Work to be completed: The goal here is an exact copy of the entries below, without their pictures.

Before and after images:
⁂

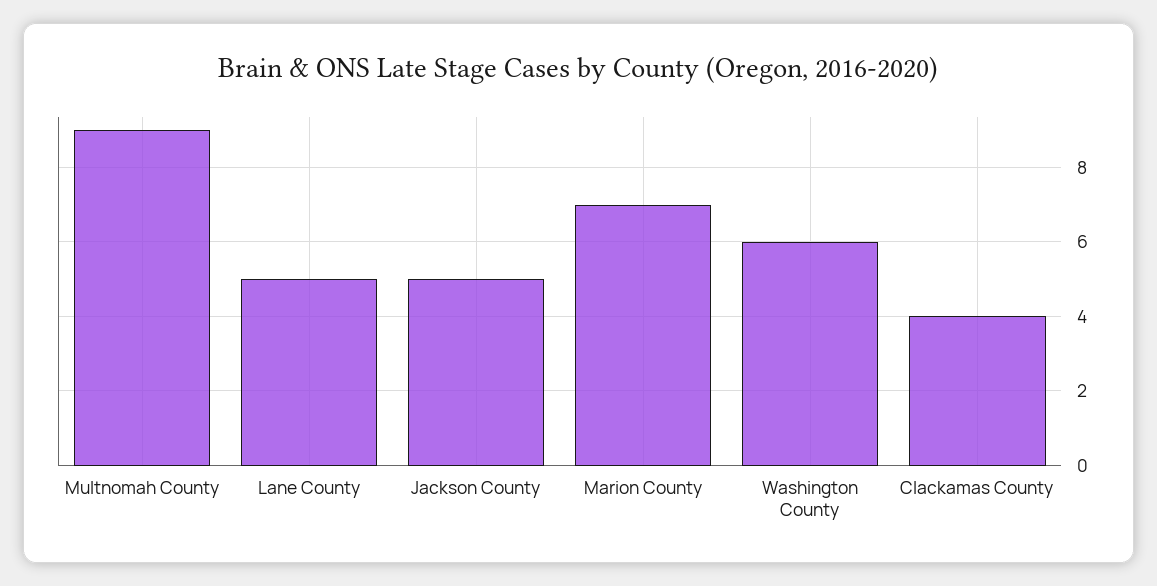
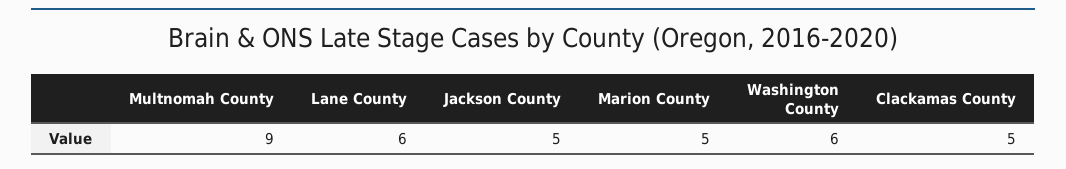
  {
    "Multnomah County": 9,
-   "Lane County": 5,
+   "Lane County": 6,
    "Jackson County": 5,
-   "Marion County": 7,
+   "Marion County": 5,
    "Washington County": 6,
-   "Clackamas County": 4
+   "Clackamas County": 5
  }

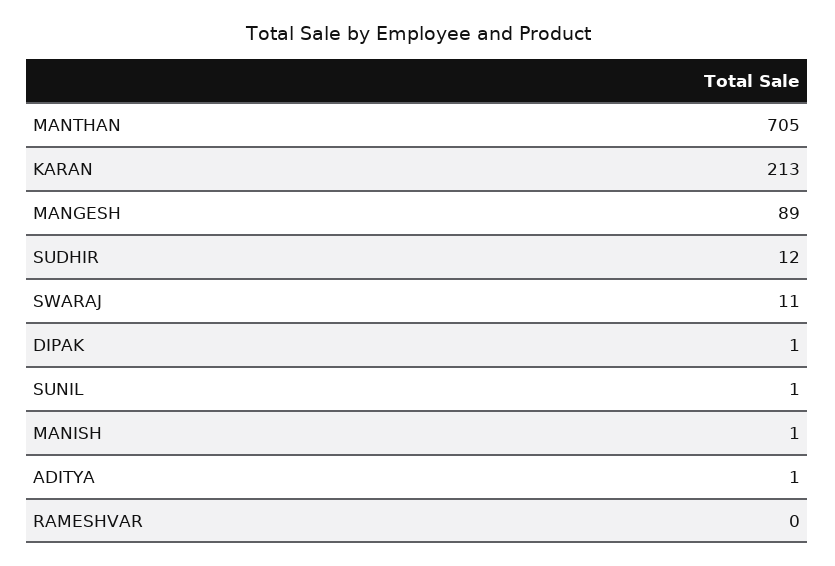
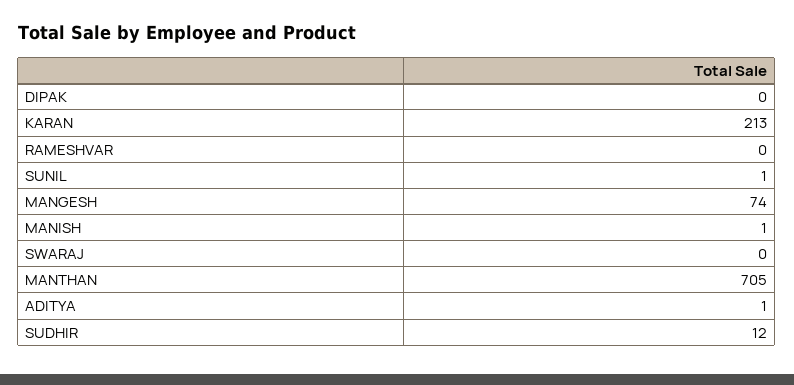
  {
    "MANTHAN": 705,
    "KARAN": 213,
-   "MANGESH": 89,
+   "MANGESH": 74,
    "SUDHIR": 12,
-   "SWARAJ": 11,
+   "SWARAJ": 0,
-   "DIPAK": 1,
+   "DIPAK": 0,
    "SUNIL": 1,
    "MANISH": 1,
    "ADITYA": 1,
    "RAMESHVAR": 0
  }

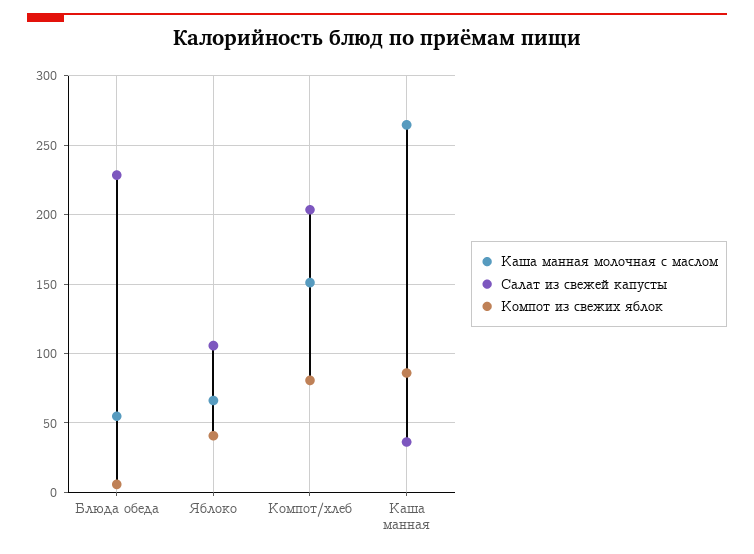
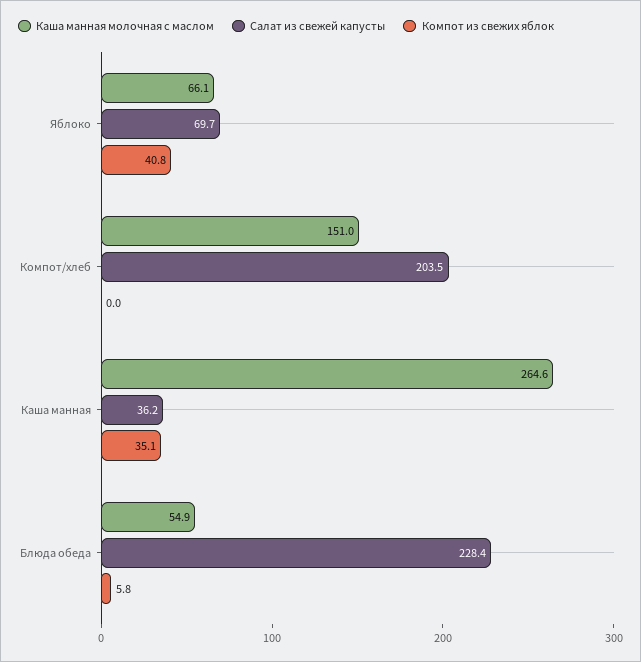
  {
    "Каша манная молочная с маслом": {
      "Блюда обеда": 54.9,
      "Яблоко": 66.1,
      "Компот/хлеб": 151,
      "Каша манная": 264.6
    },
    "Салат из свежей капусты": {
      "Блюда обеда": 228.4,
-     "Яблоко": 105,
+     "Яблоко": 69.7,
      "Компот/хлеб": 203.5,
      "Каша манная": 36.2
    },
    "Компот из свежих яблок": {
      "Блюда обеда": 5.8,
      "Яблоко": 40.8,
-     "Компот/хлеб": 80,
+     "Компот/хлеб": 0,
-     "Каша манная": 85
+     "Каша манная": 35.1
    }
  }

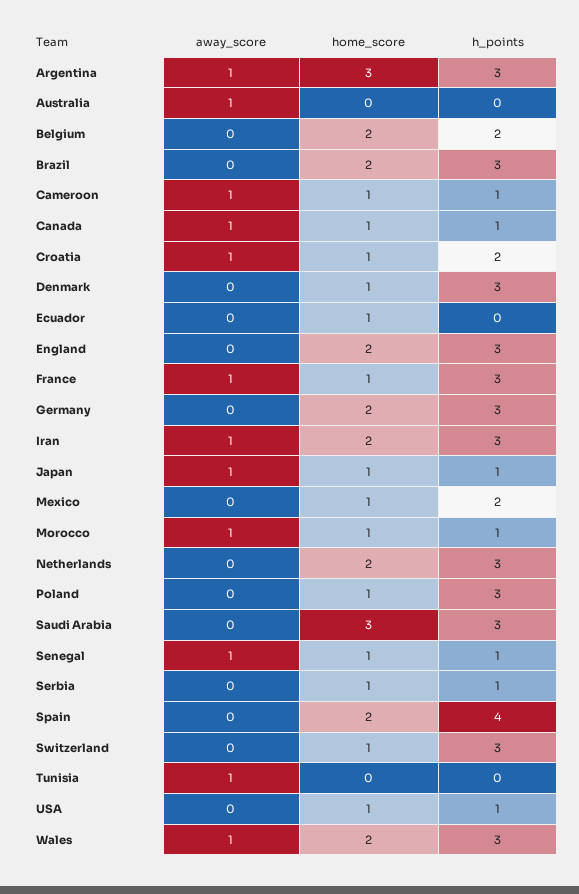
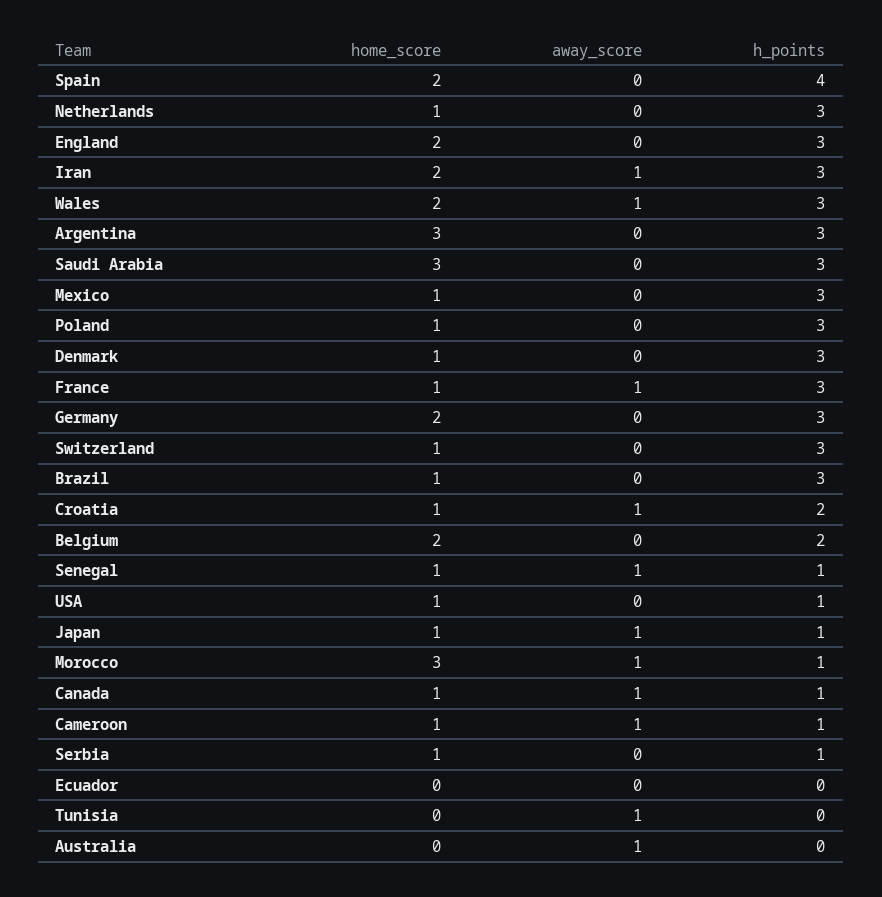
  {
    "away_score": {
-     "Argentina": 1,
+     "Argentina": 0,
      "Australia": 1,
      "Belgium": 0,
      "Brazil": 0,
      "Cameroon": 1,
      "Canada": 1,
      "Croatia": 1,
      "Denmark": 0,
      "Ecuador": 0,
      "England": 0,
      "France": 1,
      "Germany": 0,
      "Iran": 1,
      "Japan": 1,
      "Mexico": 0,
      "Morocco": 1,
      "Netherlands": 0,
      "Poland": 0,
      "Saudi Arabia": 0,
      "Senegal": 1,
      "Serbia": 0,
      "Spain": 0,
      "Switzerland": 0,
      "Tunisia": 1,
      "USA": 0,
      "Wales": 1
    },
    "home_score": {
      "Argentina": 3,
      "Australia": 0,
      "Belgium": 2,
-     "Brazil": 2,
+     "Brazil": 1,
      "Cameroon": 1,
      "Canada": 1,
      "Croatia": 1,
      "Denmark": 1,
-     "Ecuador": 1,
+     "Ecuador": 0,
      "England": 2,
      "France": 1,
      "Germany": 2,
      "Iran": 2,
      "Japan": 1,
      "Mexico": 1,
-     "Morocco": 1,
+     "Morocco": 3,
-     "Netherlands": 2,
+     "Netherlands": 1,
      "Poland": 1,
      "Saudi Arabia": 3,
      "Senegal": 1,
      "Serbia": 1,
      "Spain": 2,
      "Switzerland": 1,
      "Tunisia": 0,
      "USA": 1,
      "Wales": 2
    },
    "h_points": {
      "Argentina": 3,
      "Australia": 0,
      "Belgium": 2,
      "Brazil": 3,
      "Cameroon": 1,
      "Canada": 1,
      "Croatia": 2,
      "Denmark": 3,
      "Ecuador": 0,
      "England": 3,
      "France": 3,
      "Germany": 3,
      "Iran": 3,
      "Japan": 1,
-     "Mexico": 2,
+     "Mexico": 3,
      "Morocco": 1,
      "Netherlands": 3,
      "Poland": 3,
      "Saudi Arabia": 3,
      "Senegal": 1,
      "Serbia": 1,
      "Spain": 4,
      "Switzerland": 3,
      "Tunisia": 0,
      "USA": 1,
      "Wales": 3
    }
  }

⁂

Result below:
  {
    "Multnomah County": 9,
-   "Lane County": 5,
+   "Lane County": 6,
    "Jackson County": 5,
-   "Marion County": 7,
+   "Marion County": 5,
    "Washington County": 6,
-   "Clackamas County": 4
+   "Clackamas County": 5
  }

  {
    "MANTHAN": 705,
    "KARAN": 213,
-   "MANGESH": 89,
+   "MANGESH": 74,
    "SUDHIR": 12,
-   "SWARAJ": 11,
+   "SWARAJ": 0,
-   "DIPAK": 1,
+   "DIPAK": 0,
    "SUNIL": 1,
    "MANISH": 1,
    "ADITYA": 1,
    "RAMESHVAR": 0
  }

  {
    "Каша манная молочная с маслом": {
      "Блюда обеда": 54.9,
      "Яблоко": 66.1,
      "Компот/хлеб": 151,
      "Каша манная": 264.6
    },
    "Салат из свежей капусты": {
      "Блюда обеда": 228.4,
-     "Яблоко": 105,
+     "Яблоко": 69.7,
      "Компот/хлеб": 203.5,
      "Каша манная": 36.2
    },
    "Компот из свежих яблок": {
      "Блюда обеда": 5.8,
      "Яблоко": 40.8,
-     "Компот/хлеб": 80,
+     "Компот/хлеб": 0,
-     "Каша манная": 85
+     "Каша манная": 35.1
    }
  }

  {
    "away_score": {
-     "Argentina": 1,
+     "Argentina": 0,
      "Australia": 1,
      "Belgium": 0,
      "Brazil": 0,
      "Cameroon": 1,
      "Canada": 1,
      "Croatia": 1,
      "Denmark": 0,
      "Ecuador": 0,
      "England": 0,
      "France": 1,
      "Germany": 0,
      "Iran": 1,
      "Japan": 1,
      "Mexico": 0,
      "Morocco": 1,
      "Netherlands": 0,
      "Poland": 0,
      "Saudi Arabia": 0,
      "Senegal": 1,
      "Serbia": 0,
      "Spain": 0,
      "Switzerland": 0,
      "Tunisia": 1,
      "USA": 0,
      "Wales": 1
    },
    "home_score": {
      "Argentina": 3,
      "Australia": 0,
      "Belgium": 2,
-     "Brazil": 2,
+     "Brazil": 1,
      "Cameroon": 1,
      "Canada": 1,
      "Croatia": 1,
      "Denmark": 1,
-     "Ecuador": 1,
+     "Ecuador": 0,
      "England": 2,
      "France": 1,
      "Germany": 2,
      "Iran": 2,
      "Japan": 1,
      "Mexico": 1,
-     "Morocco": 1,
+     "Morocco": 3,
-     "Netherlands": 2,
+     "Netherlands": 1,
      "Poland": 1,
      "Saudi Arabia": 3,
      "Senegal": 1,
      "Serbia": 1,
      "Spain": 2,
      "Switzerland": 1,
      "Tunisia": 0,
      "USA": 1,
      "Wales": 2
    },
    "h_points": {
      "Argentina": 3,
      "Australia": 0,
      "Belgium": 2,
      "Brazil": 3,
      "Cameroon": 1,
      "Canada": 1,
      "Croatia": 2,
      "Denmark": 3,
      "Ecuador": 0,
      "England": 3,
      "France": 3,
      "Germany": 3,
      "Iran": 3,
      "Japan": 1,
-     "Mexico": 2,
+     "Mexico": 3,
      "Morocco": 1,
      "Netherlands": 3,
      "Poland": 3,
      "Saudi Arabia": 3,
      "Senegal": 1,
      "Serbia": 1,
      "Spain": 4,
      "Switzerland": 3,
      "Tunisia": 0,
      "USA": 1,
      "Wales": 3
    }
  }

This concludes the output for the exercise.